The Corner Shop

5th February 2019

TGIF. Thank God It’s February. The shortest month, following what is indisputably the longest month of the year. Sure, the calendar says there’s only 31 days but I am convinced all the hours in January spent regretting the excessive mulled wine consumption and lying in bed feeling guilty about not using that ClassPass membership or sticking to Dry Jan equate to at least an additional 24 hours.

To further exasperate my innate Catholic Guilt, I decided to look back at the note I made on my phone at 3:21am on 01/01/19 detailing all the ways I would improve and really make this year, my year. So far, I’ve not taken up those conversational German classes (although I did google it), I’ve not listened to more podcasts (this list looks great though), I did put some money into savings but swiftly removed it when rent day rolled around and I did delete Tinder for at least a weekend. So a mixed bag, but the one resolution that I had completely forgotten about and feel no shame over is ‘Get super into yoga clasaasses’ (remember, it was 3:21am).

I gave it a go and I came out of class number one feeling great, kinda lightheaded and lacking in spatial awareness, but great. Then, second class, I’d had something of a busy day and just wanted to clear my head a bit so, bingo, my new pal, yoga. During this venture, I realised there’s a whole lot of lying around ‘relaxing’ at the start, where you can spend a whole lot of time thinking about all those emails that need dealing with and that passive aggressive voicemail from the landlord (we’re still 100% sure we didn’t invite the mice in, Mel), whilst listening to a lot of deep breathing. I was decidedly not ‘acknowledging the thoughts and worries and letting them drift from your brain’, I was clinging on to, over-analysing and silently catastrophizing over those bad boys.

And do you know what else, when you’ve got an attentive, decent teacher and they show you how to do the exercises probably, it’s tough, yoga’s a hard work out. Why does everyone else look so comfortable and relaxed whilst I’m wobbling like a wheelie suitcase on the Northern Line? So I came out annoyed, tired, wanting to tell everyone how, actually, I’m quite fit and I have, actually, run half marathons before, whilst dashing past the zen, Lulelemon-clad yoga goddesses to get back to my iPhone and sort my life out.
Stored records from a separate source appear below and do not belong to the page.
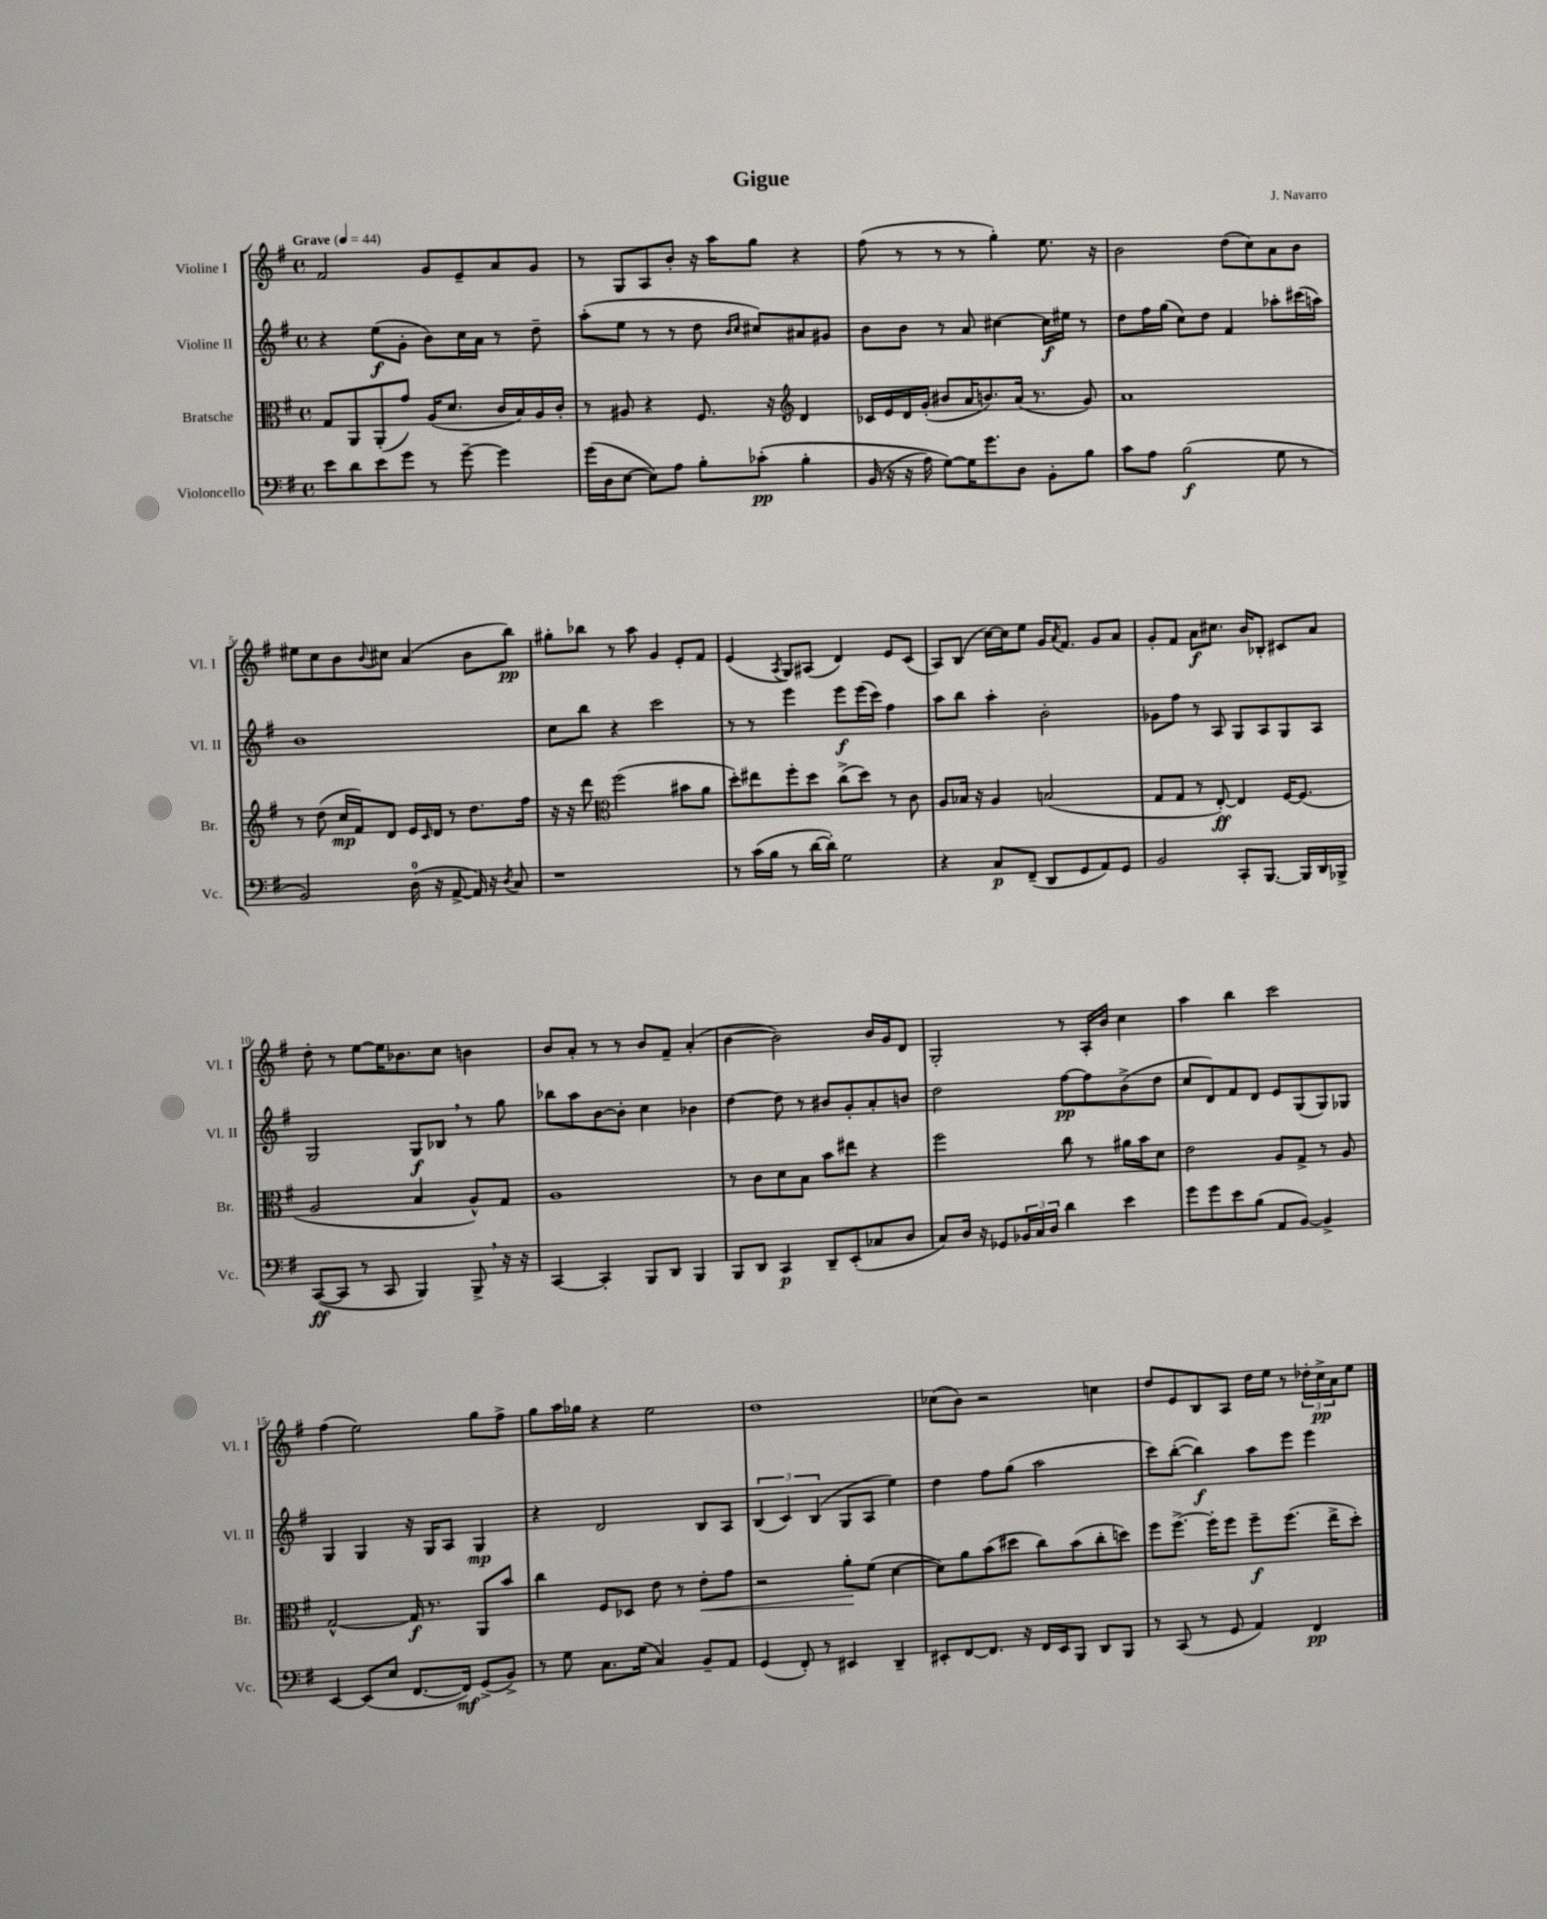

**kern	**dynam	**kern	**dynam	**kern	**dynam	**kern	**dynam
*part4	*part4	*part3	*part3	*part2	*part2	*part1	*part1
*staff4	*staff4	*staff3	*staff3	*staff2	*staff2	*staff1	*staff1
*I"Violoncello	*	*I"Bratsche	*	*I"Violine II	*	*I"Violine I	*
*I'Vc.	*	*I'Br.	*	*I'Vl. II	*	*I'Vl. I	*
*clefF4	*	*clefC3	*	*clefG2	*	*clefG2	*
*k[f#]	*	*k[f#]	*	*k[f#]	*	*k[f#]	*
*M4/4	*	*M4/4	*	*M4/4	*	*M4/4	*
*met(c)	*	*met(c)	*	*met(c)	*	*met(c)	*
*MM44	*	*MM44	*	*MM44	*	*MM44	*
=1	=1	=1	=1	=1	=1	=1	=1
!	!	!	!	!	!	!LO:TX:a:B:t=Grave	!
8e\L	.	8G/L	.	4r	.	2f#/	.
8d\	.	8AA/	.	.	.	.	.
8e\	.	(8AA'/	.	(8ee\L	f	.	.
8g\J	.	8g/J)	.	8g'\J	.	.	.
8r	.	(16A/KL	.	8b\L)	.	8g/L	.
.	.	8.d/J	.	.	.	.	.
[8g~\	.	.	.	16cc\L	.	8e~/	.
.	.	.	.	16a\JJ	.	.	.
4g\]	.	16c/LL	.	8r	.	8a/	.
.	.	16B/)	.	.	.	.	.
.	.	16A/	.	8dd~\	.	8g/J	.
.	.	16c'/JJ	.	.	.	.	.
=2	=2	=2	=2	=2	=2	=2	=2
(16g\LL	.	8r	.	(8aa'\L	.	8r	.
16D\J	.	.	.	.	.	.	.
[8E\J	.	8A#X/	.	8ee\J	.	8G/L	.
8E\L])	.	4r	.	8r	.	8A/	.
8A\J	.	.	.	8r	.	8b'/J	.
8B'\L	.	8.F#/	.	8dd\	.	16r	.
.	.	.	.	.	.	16aa\KL	.
.	.	.	.	16qqb/LL	.	.	.
.	.	.	.	16qqcc/JJ	.	.	.
(8c-X'\J	pp	.	.	8cc#X/L)	.	8gg\J	.
.	.	16r	.	.	.	.	.
*	*	*clefG2	*	*	*	*	*
4B'\	.	4d/	.	8a#X/	.	4r	.
.	.	.	.	8g#X/J	.	.	.
=3	=3	=3	=3	=3	=3	=3	=3
(16BB/	.	16c-X/LL	.	8b\L	.	(8ff#\	.
16r	.	16e/	.	.	.	.	.
16r	.	16d/	.	8b\J	.	8r	.
16A\)	.	(16g'/JJ	.	.	.	.	.
[8G\L)	.	8b#X/L	.	8r	.	8r	.
16G\K]	.	16a/K	.	8a/	.	8r	.
8.g\	.	8.bn/)	.	.	.	.	.
.	.	.	.	[4cc#X\	.	4gg'\)	.
8D\J	.	(16a/Jk	.	.	.	.	.
.	.	8.r	.	.	.	.	.
8BB'\L	.	.	.	16cc#\LL]	f	8.ee\	.
.	.	.	.	16ee#X\JJ	.	.	.
8B\J	.	8g/)	.	8r	.	.	.
.	.	.	.	.	.	16r	.
=4	=4	=4	=4	=4	=4	=4	=4
8c\L	.	1a	.	8dd\L	.	2b\	.
8A\J	.	.	.	16ff#\L	.	.	.
.	.	.	.	(16gg\JJ	.	.	.
(2B\	f	.	.	8cc\L)	.	.	.
.	.	.	.	8dd\J	.	.	.
.	.	.	.	4f#/	.	(8dd\L	.
.	.	.	.	.	.	8cc\)	.
8G\	.	.	.	8aa-X'\L	.	8a\	.
8r	.	.	.	(16ccc#X\L	.	8b\J	.
.	.	.	.	16aan\JJ)	.	.	.
!!LO:LB:g=z
=5	=5	=5	=5	=5	=5	=5	=5
2BB/)	.	8r	.	1b	.	8ee#X\L	.
.	.	(8dd\	.	.	.	8cc\	.
.	.	16cc/LL	mp	.	.	8b\	.
.	.	16f#/J)	.	.	.	.	.
.	.	.	.	.	.	8qqb/	.
.	.	8d/J	.	.	.	8cc#X\J	.
(16D\	.	16e/LL	.	.	.	(4a/	.
.	.	16qqc/	.	.	.	.	.
16r	.	16d/JJ	.	.	.	.	.
[8AA^/	.	8r	.	.	.	.	.
16AA/])	.	8.dd\L	.	.	.	8b\L	.
16r	.	.	.	.	.	.	.
8qD/	.	.	.	.	.	.	.
8C/	.	.	.	.	.	8bb\J)	pp
.	.	16ff#\Jk	.	.	.	.	.
=6	=6	=6	=6	=6	=6	=6	=6
1r	.	16r	.	8cc\L	.	8gg#X'\L	.
.	.	16r	.	.	.	.	.
.	.	8ddd\	.	8bb\J	.	8bb-X\J	.
*	*	*clefC3	*	*	*	*	*
.	.	(2ff#\	.	4r	.	8r	.
.	.	.	.	.	.	8aa\	.
.	.	.	.	2ccc\	.	4g/	.
.	.	8b#X\L	.	.	.	8e'/L	.
.	.	8a\J	.	.	.	8f#/J	.
=7	=7	=7	=7	=7	=7	=7	=7
8r	.	8dd'\L)	.	8r	.	(4e/	.
(16c\LL	.	8ee#X\	.	8r	.	.	.
16B\JJ	.	.	.	.	.	.	.
.	.	.	.	.	.	8qA/	.
8r	.	8ff#'\	.	4eee\	.	8G/L)	.
[16d\LL	.	8dd\J	.	.	.	(8A#X/J	.
16d'\JJ])	.	.	.	.	.	.	.
2G\	.	(8cc^\L	.	8eee\L	f	4d/)	.
.	.	8dd\J)	.	(16eee\L	.	.	.
.	.	.	.	16ccc\JJ)	.	.	.
.	.	8r	.	4ff#\	.	8e/L	.
.	.	8c\	.	.	.	(8c/J	.
=8	=8	=8	=8	=8	=8	=8	=8
4r	.	8A/L	.	8aa\L	.	8A/L)	.
.	.	16B-X/Jk	.	8bb\J	.	(8B/J	.
.	.	16r	.	.	.	.	.
8C/L	p	4A/	.	4aa'\	.	[16cc\LL)	.
.	.	.	.	.	.	16cc\J]	.
(8FF#~/J	.	.	.	.	.	8ee\J	.
8DD/L	.	(2Bn/	.	2b'\	.	16g/KL	.
.	.	.	.	.	.	8qa/	.
.	.	.	.	.	.	8.f#/J	.
8GG/	.	.	.	.	.	.	.
8AA/)	.	.	.	.	.	8g/L	.
8GG/J	.	.	.	.	.	8a/J	.
=9	=9	=9	=9	=9	=9	=9	=9
2BB/	.	8G/L	.	8g-X\L	.	8g'/L	.
.	.	8G/J	.	8ff#\J	.	8f#/J	.
.	.	8r	.	8r	.	8a\L	f
.	.	[8E'/)	ff	8A/	.	8.cc#X\J	.
8CC'/L	.	4E/]	.	8G/L	.	.	.
.	.	.	.	.	.	16b/KL	.
[8.BBB/J	.	.	.	8A/	.	8B-X'/J	.
.	.	[16F#/KL	.	8G/	.	8c#X/L	.
16BBB/LL]	.	(8.F#/J]	.	.	.	.	.
16DD/	.	.	.	8A/J	.	8a/J	.
16BBB-X^/JJ	.	.	.	.	.	.	.
!!LO:LB:g=z
=10	=10	=10	=10	=10	=10	=10	=10
([8CC/L	ff	2A/	.	2G/	.	8dd'\	.
8CC/J]	.	.	.	.	.	8r	.
8r	.	.	.	.	.	[8ee\L	.
8CC/	.	.	.	.	.	16ee\K]	.
.	.	.	.	.	.	8.b-X\	.
4BBB/)	.	4B/	.	8G/L	f	.	.
.	.	.	.	8B-X,/J	.	8cc\J	.
8BBB^,/	.	8A^^/L)	.	8r	.	4bn\	.
16r	.	8G/J	.	8gg\	.	.	.
16r	.	.	.	.	.	.	.
=11	=11	=11	=11	=11	=11	=11	=11
[4CC/	.	1A	.	8bb-X\L	.	8b/L	.
.	.	.	.	8aa\	.	8a'/J	.
4CC'/]	.	.	.	[8b\	.	8r	.
.	.	.	.	8b'\J]	.	8r	.
8BBB/L	.	.	.	4cc\	.	8b/L	.
8DD/J	.	.	.	.	.	8f#~/J	.
4BBB/	.	.	.	4b-X\	.	(4a'/	.
=12	=12	=12	=12	=12	=12	=12	=12
8BBB/L	.	8r	.	[4dd\	.	[4b\	.
8DD/J	.	8c\L	.	.	.	.	.
4CC/	p	8d\	.	8dd\]	.	2b\])	.
.	.	8B\J	.	8r	.	.	.
8DD~/L	.	8b\L	.	8b#X/L	.	.	.
(8EE'/	.	8ee#X\J	.	8g'/	.	.	.
8C-X/	.	4r	.	8a'/	.	16b/LL	.
.	.	.	.	.	.	16g/J	.
8D/J	.	.	.	8bn/J	.	8d/J	.
=13	=13	=13	=13	=13	=13	=13	=13
8C/L)	.	2ff#\	.	2dd\	.	2G'/	.
16D/Jk	.	.	.	.	.	.	.
16r	.	.	.	.	.	.	.
8GG-X/L	.	.	.	.	.	.	.
24BB-X/L	.	.	.	.	.	.	.
24C/	.	.	.	.	.	.	.
24D/JJ	.	.	.	.	.	.	.
4d\	.	8cc\	.	[8ff#\L	pp	8r	.
.	.	8r	.	8ff#\]	.	16A'/LL	.
.	.	.	.	.	.	16b/JJ	.
4e\	.	16a#X\LL	.	(8b^\	.	4cc\	.
.	.	16b\J	.	.	.	.	.
.	.	8d\J	.	8dd\J	.	.	.
=14	=14	=14	=14	=14	=14	=14	=14
8g\L	.	2e\	.	8cc/L	.	4aa\	.
8g\	.	.	.	8d/)	.	.	.
8e\	.	.	.	8f#/	.	4bb\	.
(8B\J	.	.	.	8d/J	.	.	.
8AA/L	.	8A/L	.	8e/L	.	2ccc\	.
[8BB/J)	.	8G^/J	.	(8G/	.	.	.
4BB^/]	.	8r	.	8G/)	.	.	.
.	.	8A/	.	8G-X/J	.	.	.
!!LO:LB:g=z
=15	=15	=15	=15	=15	=15	=15	=15
[4EE/	.	[2G^^/	.	4G/	.	(4ff#\	.
(8EE/L]	.	.	.	4G/	.	2ee\)	.
8E/J	.	.	.	.	.	.	.
[8.FF#/L	.	16G/]	f	16r	.	.	.
.	.	8.r	.	16G/KL	.	.	.
.	.	.	.	8A/J	.	.	.
16FF#/Jk])	mf	.	.	.	.	.	.
(8GG^/L	.	8AA/L	.	4G/	mp	8gg\L	.
8BB^/J)	.	8b/J	.	.	.	8ff#^\J	.
=16	=16	=16	=16	=16	=16	=16	=16
8r	.	4cc\	.	4r	.	8gg\L	.
8G\	.	.	.	.	.	16aa\L	.
.	.	.	.	.	.	16gg-X\JJ	.
8.C\L	.	8F#/L	.	2d/	.	4r	.
.	.	8D-X/J	.	.	.	.	.
(16G\Jk	.	.	.	.	.	.	.
4C/)	.	8e\	.	.	.	2ee\	.
.	.	8r	.	.	.	.	.
!	!	!	!LO:HP:b	!	!	!	!
8BB~/L	.	8e'\L	<	8B/L	.	.	.
8AA/J	.	8g\J	.	8A/J	.	.	.
=17	=17	=17	=17	=17	=17	=17	=17
(4GG/	.	2r	.	(6B/	.	1dd	.
.	.	.	.	6c/)	.	.	.
8FF#'/)	.	.	.	.	.	.	.
.	.	.	.	(6B/	.	.	.
8r	.	.	.	.	.	.	.
4EE#X/	.	8a'\L	.	8G/L	.	.	.
.	.	(8f#\J	[	8A/J	.	.	.
4DD~/	.	[4d\	.	4ee\)	.	.	.
=18	=18	=18	=18	=18	=18	=18	=18
8EE#X'/L	.	8d\L])	.	4dd\	.	(8cc-X\L	.
[8FF#/	.	8a\	.	.	.	8b\J)	.
8.FF#/J]	.	(8b\	.	8ff#\L	.	2r	.
.	.	8dd#X\J	.	(8gg\J	.	.	.
16r	.	.	.	.	.	.	.
16FF#/LL	.	8cc\L)	.	2aa\	.	.	.
16EE#/J	.	.	.	.	.	.	.
8BBB/J	.	(8b\	.	.	.	.	.
8DD/L	.	8cc'\	.	.	.	4ccn\	.
8BBB/J	.	8ddn\J)	.	.	.	.	.
=19	=19	=19	=19	=19	=19	=19	=19
8r	.	8ff#\L	.	8ccc\L)	.	8dd/L	.
(8CC/	.	[8.ff#^\J	.	([8bb'\J	.	8e/	.
8r	.	.	.	4bb\])	f	8B/	.
.	.	16ff#'\KL]	.	.	.	.	.
8GG/	.	8ff#\J	.	.	.	8A/J	.
4AA/)	.	8ff#~\L	f	8aa\L	.	16dd\LL	.
.	.	.	.	.	.	16ee\JJ	.
.	.	(8.ff#\J	.	8eee\J	.	8r	.
4FF#/	pp	.	.	4eee\	.	24dd-X'\LL	.
.	.	.	.	.	.	24cc^\	pp
.	.	16ee^\KL	.	.	.	.	.
.	.	.	.	.	.	24a\J	.
.	.	8dd'\J)	.	.	.	8ee\J	.
==	==	==	==	==	==	==	==
*-	*-	*-	*-	*-	*-	*-	*-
I’ve realised that relaxation and giving your brain a break isn’t a prescriptive, one size fits all thing. The antithesis to meditation, but it turns out the easiest way I can forget my worries and relax, is to do an hour of really intense, aggressive physical activity. Twice a week, I take to the netball court and unwaveringly come up against attackers who wilfully ignore the ‘non-contact’ part of the sport. I’ve taken up boxing classes, same deal, never been more chilled and full of endorphins than after a punching session. Ski holidays are the greatest de-stresser I’ve found, you can only worry so much about whether you set up that Direct Debit for the internet when you’re trying to say alive, hurtling down a mountain.

Give me a punchbag over a yoga mat any day of the week.